Daniele Ragatzu

Personal information
- Date of birth: 21 September 1991 (age 34)
- Place of birth: Cagliari, Italy
- Height: 1.72 m (5 ft 8 in)
- Position: Striker

Team information
- Current team: Olbia
- Number: 10

Youth career
- Cagliari

Senior career*
- Years: Team / Apps / (Gls)
- 2008–2012: Cagliari / 32 / (4)
- 2011–2012: → Gubbio (loan) / 28 / (1)
- 2013–2014: Verona / 0 / (0)
- 2013: → Pro Vercelli (loan) / 17 / (3)
- 2014: → Lanciano (loan) / 9 / (0)
- 2014–2015: Pro Vercelli / 7 / (0)
- 2015–2016: Rimini / 17 / (4)
- 2016–2018: Olbia / 55 / (20)
- 2018–2020: Cagliari / 13 / (1)
- 2018–2019: → Olbia (loan) / 47 / (13)
- 2020–2024: Olbia / 137 / (55)
- 2024: Pontedera / 12 / (0)
- 2025–: Olbia / 39 / (12)

International career
- 2006–2007: Italy U-16 / 12 / (6)
- 2007–2008: Italy U-17 / 7 / (3)

= Daniele Ragatzu =

Italian footballer (born 1991)

Daniele Ragatzu (born 21 September 1991) is an Italian professional footballer who plays as a striker for Serie D club Olbia.

==Club career==
===Cagliari ===
A Sardinian native, Ragatzu was a youth product of Cagliari Calcio. He made his first senior appearance in Serie A on 1 March 2009 against Torino; on 10 April he scored his first Serie A goal against Fiorentina. In the 2009–10 season Ragatzu scored 2 goals in Serie A, one against Milan on 3 April 2010.

===Verona===
On 8 January 2013, Ragatzu was signed by Verona in a 1 1/2-year contract. In the same transfer window he left for Pro Vercelli.

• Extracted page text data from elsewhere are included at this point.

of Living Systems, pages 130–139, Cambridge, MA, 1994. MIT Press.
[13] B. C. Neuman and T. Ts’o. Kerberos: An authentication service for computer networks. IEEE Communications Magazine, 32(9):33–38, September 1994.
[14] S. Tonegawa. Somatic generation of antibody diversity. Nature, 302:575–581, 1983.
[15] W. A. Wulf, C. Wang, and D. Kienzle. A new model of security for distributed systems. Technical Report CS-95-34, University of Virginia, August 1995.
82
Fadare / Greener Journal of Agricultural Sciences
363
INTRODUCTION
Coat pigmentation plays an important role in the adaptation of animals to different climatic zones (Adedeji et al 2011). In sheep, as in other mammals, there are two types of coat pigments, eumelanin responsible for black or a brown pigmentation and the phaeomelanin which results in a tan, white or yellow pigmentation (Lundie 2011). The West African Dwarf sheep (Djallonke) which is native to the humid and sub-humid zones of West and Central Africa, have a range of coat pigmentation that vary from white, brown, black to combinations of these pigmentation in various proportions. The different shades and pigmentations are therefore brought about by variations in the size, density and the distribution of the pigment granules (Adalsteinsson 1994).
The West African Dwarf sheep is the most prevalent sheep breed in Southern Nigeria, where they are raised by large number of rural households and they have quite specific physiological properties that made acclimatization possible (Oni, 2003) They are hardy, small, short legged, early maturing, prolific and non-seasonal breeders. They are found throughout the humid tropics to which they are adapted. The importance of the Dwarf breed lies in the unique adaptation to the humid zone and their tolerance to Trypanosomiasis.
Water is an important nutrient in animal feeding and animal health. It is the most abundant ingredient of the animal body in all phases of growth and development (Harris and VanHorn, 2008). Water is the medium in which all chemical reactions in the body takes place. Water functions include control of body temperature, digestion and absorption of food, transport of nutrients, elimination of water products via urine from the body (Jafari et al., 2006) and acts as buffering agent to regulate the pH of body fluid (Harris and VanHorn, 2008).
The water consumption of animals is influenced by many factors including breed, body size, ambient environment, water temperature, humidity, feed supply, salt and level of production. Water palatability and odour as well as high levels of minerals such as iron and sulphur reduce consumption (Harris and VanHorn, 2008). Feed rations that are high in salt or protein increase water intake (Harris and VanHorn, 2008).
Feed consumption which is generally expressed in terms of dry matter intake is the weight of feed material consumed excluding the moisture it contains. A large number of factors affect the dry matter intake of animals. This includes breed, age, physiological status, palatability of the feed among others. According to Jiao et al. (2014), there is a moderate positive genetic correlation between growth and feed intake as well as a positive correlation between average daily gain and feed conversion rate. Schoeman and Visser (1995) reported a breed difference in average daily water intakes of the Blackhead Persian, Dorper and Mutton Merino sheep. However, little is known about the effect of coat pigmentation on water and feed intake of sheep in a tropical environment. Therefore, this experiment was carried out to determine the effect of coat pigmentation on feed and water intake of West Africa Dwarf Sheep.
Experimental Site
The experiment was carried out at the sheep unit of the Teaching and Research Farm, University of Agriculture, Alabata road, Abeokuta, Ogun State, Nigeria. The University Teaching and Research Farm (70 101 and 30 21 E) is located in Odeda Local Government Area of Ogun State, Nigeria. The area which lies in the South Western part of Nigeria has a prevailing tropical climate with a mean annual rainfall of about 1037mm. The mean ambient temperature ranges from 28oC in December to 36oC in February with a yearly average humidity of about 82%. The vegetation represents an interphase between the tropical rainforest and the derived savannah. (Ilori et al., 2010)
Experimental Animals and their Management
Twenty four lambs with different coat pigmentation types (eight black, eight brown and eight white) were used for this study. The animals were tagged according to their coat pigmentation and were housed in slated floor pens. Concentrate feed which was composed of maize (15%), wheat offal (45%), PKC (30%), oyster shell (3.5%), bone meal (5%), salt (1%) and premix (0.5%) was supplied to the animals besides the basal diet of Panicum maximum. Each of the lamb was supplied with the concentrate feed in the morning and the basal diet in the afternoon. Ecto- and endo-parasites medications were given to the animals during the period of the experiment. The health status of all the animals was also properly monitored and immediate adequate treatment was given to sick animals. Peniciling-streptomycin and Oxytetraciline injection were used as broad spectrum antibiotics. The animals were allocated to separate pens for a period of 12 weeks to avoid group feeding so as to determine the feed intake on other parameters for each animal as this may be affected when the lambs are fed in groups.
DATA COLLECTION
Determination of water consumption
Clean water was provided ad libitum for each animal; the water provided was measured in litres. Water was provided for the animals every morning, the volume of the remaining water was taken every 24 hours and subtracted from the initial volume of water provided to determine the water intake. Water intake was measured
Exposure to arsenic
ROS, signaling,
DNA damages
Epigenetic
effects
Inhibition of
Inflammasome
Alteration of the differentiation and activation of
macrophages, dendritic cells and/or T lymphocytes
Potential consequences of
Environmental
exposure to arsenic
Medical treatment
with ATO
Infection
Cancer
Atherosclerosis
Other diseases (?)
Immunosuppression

Verona won promotion to Serie A in 2013 as the runner-up of the second level. Ragatzu was awarded no.32 shirt for Verona in 2013–14 Serie A season.

However, on 20 January 2014 Ragatzu left for Serie B club Lanciano in a temporary deal.

===Pro Vercelli===
In summer 2014 Ragatzu was transferred to Pro Vercelli.

Ragatzu picked no.23 shirt for Pro Vercelli in 2014–15 Serie B.

===Rimini===
On 17 July 2015, Ragatzu and Pro Vercelli agreed to terminate the player contract between the two parties. Ragatzu was signed by Rimini in the same transfer window. Ragatzu had an operation on his left leg on 1 February 2016.

At the end of season Rimini was expelled from professional league due to financial difficulties.

===Olbia===
Ragatzu joined Lega Pro newcomer Olbia on 16 July 2016.

===Return to Cagliari===
On 29 January 2018, he signed a contract with Cagliari until 2021, who immediately loaned him back to Olbia until 30 June 2019.

===Return to Olbia===
He returned to Olbia on 10 November 2020 until the end of the 2020–21 season. On 14 May 2021, he extended his contract for the 2021–22 season.

===Pontedera===
On 2 July 2024, Ragatzu moved to Pontedera. The contract was terminated by mutual consent on 11 December 2024.

===Return to Olbia===
On 21 January 2025, Ragatzu returned to Olbia for the third time, this time playing in Serie D.